Bir gün siyaset sanatı keşfederse...
Şiir ve müzikle tanıştığım ilk günden bu yana dünyayı ve hayatı en iyi okuyanların şairler ve müzisyenler olduğuna inanırım. Bütün büyük şairlerin ve evrensel müzik adamlarının verdiği eserleri daha yakından tanıdıkça görürüz ki, onlar varolmanın hikmetini daha derinden kavramışlar, yaşadıkları toplumların hep öncüsü olmuşlardır.
Şimdi oturup yüzyıllar içinde büyük eserler veren bütün büyük şairleri ve müzisyenleri saymaya kalksak, eminim bir yazının hacmi içinde hepsinin ismini sığdıramayız. Kısaca belirtmek gerekirse mesela bir Mevlana, Yunus Emre, Fuzuli, Şeyh Galip, Yahya Kemal, Necip Fazıl, Nazım Hikmet, Sezai Karakoç, Goethe, Charles Baudelaire, Paul Verlaine, Pablo Neruda, Aragon, Lorca, Dede Efendi, Itri, Vivaldi, Haydın, Bach, Wolfgang Amadeus Mozart, Ludwig van Beethoven, Niccolò Paganini, Franz Liszt, Giuseppe Verdi, Gustav Mahler, Johannes Brahms, Robert Schumann, Richard Wagner, Sergei Vasilievich Rachmaninov gibi ünlü şair ve müzisyenlerin hemen hepsi yaşadıkları yüzyılda hep toplumun önünde yürümüş ruh ve gönül mimarlarıdırlar.
***
Mesela Sezai Karakoç’u bugün her okuduğumuzda, onun yirminci yüzyılı ve yaşadığımız yüzyılı iyi okuyan büyük bir şair ve aynı zamanda bir gönül ve ruh mimarı olduğunu adeta yeniden keşfederiz.
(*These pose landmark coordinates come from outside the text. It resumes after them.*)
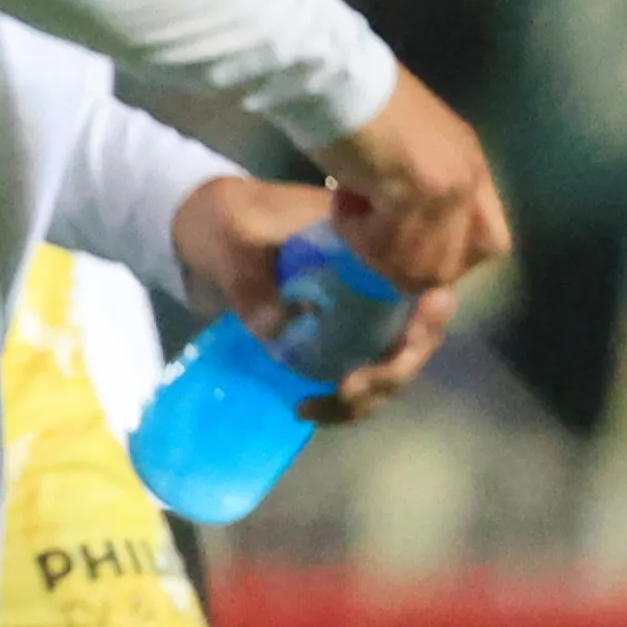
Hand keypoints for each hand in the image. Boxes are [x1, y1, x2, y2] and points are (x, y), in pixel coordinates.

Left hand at [169, 172, 456, 424]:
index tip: (399, 347)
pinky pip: (357, 370)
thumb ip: (250, 279)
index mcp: (370, 241)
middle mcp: (378, 278)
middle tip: (348, 389)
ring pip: (390, 360)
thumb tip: (276, 331)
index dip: (426, 320)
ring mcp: (361, 309)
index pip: (423, 282)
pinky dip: (342, 398)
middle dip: (392, 370)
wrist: (200, 228)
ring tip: (317, 407)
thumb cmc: (226, 219)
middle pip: (416, 332)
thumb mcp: (232, 238)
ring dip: (368, 394)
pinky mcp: (338, 334)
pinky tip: (305, 408)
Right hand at [310, 66, 511, 297]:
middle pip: (454, 264)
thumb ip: (417, 184)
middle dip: (407, 266)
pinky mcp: (413, 192)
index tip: (407, 251)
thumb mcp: (407, 145)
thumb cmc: (357, 99)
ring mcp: (446, 187)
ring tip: (350, 212)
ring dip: (377, 251)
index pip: (490, 242)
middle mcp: (469, 178)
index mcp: (472, 164)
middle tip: (371, 238)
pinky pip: (385, 243)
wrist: (332, 75)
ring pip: (419, 264)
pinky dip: (355, 233)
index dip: (448, 259)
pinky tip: (340, 196)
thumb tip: (399, 224)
Bunca derin sorunlar yaşadığımız bir dönemde neden durup dururken şairler ve müzisyenlerle ilgili böyle bir yazı yazma ihtiyacı hissettiğimi sanıyorum merak ediyorsunuzdur.
Hemen söyleyeyim. Başbakan Ahmet Davutoğlu, geçtiğimiz hafta dünyaca ünlü U2 müzik grubunun İrlandalı solisti Bono ve Amerika Birleşik Devletleri (ABD) Kongre üyelerini Çankaya Köşkü’nde kabul etti. Bono bir sanatçı duyarlılığı ile Türkiye’nin mültecileri ağırlama konusunda dünyada zirvede olduğunu belirterek şunları söyledi: “Bu sizin yaptığınız aslında sıradışı bir şey, bir nezaket dersi. Senelerdir süren bu çatışma esnasında, onlar komşularına kapılarını açtılar, bu yapılanlar tüm dünyaya ders niteliğinde. Siz mültecileri ağırlama konusunda, dünyada zirvede olan ülkesiniz. Siz burada Türkiye’de bambaşka bir model uyguluyorsunuz ve sizin bunu nasıl başardığınızı, bu modeli anlamamız lazım.”
***
Benzer cümleleri zaman zaman dünyanın değişik coğrafyalarındaki devlet adamları, politikacılar da söylüyor elbette, ama bunlar daha çok konjonktürel ifadeler olarak tarihin sayfaları arasına karışıp gidiyor. Oysa sanatçıların böyle konjonktürel dertleri yok. Çünkü onlar yüreklerinin penceresinden bakıyorlar.
1980’li yıllarda U2, Jethro Tull, Yes, Beatles ve Led Zeppelin gibi rock’ın efsane gruplarını dinleyerek hayata daha farklı bir pencereden bakmaya çalışırdım. Müzik benim için sanatsal bir ihtiyaç olduğu kadar, dünyayı anlama ve anlamlandırma çabasıdır aynı zamanda. O yıllarda özellikle U2’nun ve Jethro Tull’ın şarkılarını şiir dizelerinin içinden adeta damıtarak ve severek dinlerdim. Şimdi daha iyi anlıyorum ki boşuna sevmemişim. Günübirlik politik yaklaşımlar da, ideolojilerin dar kalıpları içine yerleştirdiğimiz sığ hayat bicileri de zamanın akışı içinde solup gidiyor ama sanat hep baki kalıyor. Mesela U2’nun ünlü solisti Bono, Bosna Savaşı’nda Saraybosna’da Bosna halkı için söylemişti, Afrika’da yoksullar için söyledi, şimdi de diktatör Esad’ın zulmünden kaçan Suriyelilerin yanında...
Galiba yaşadığımız yüzyılın zalimliklerini ve acılarını da yine en iyi sanatçılar anlıyor.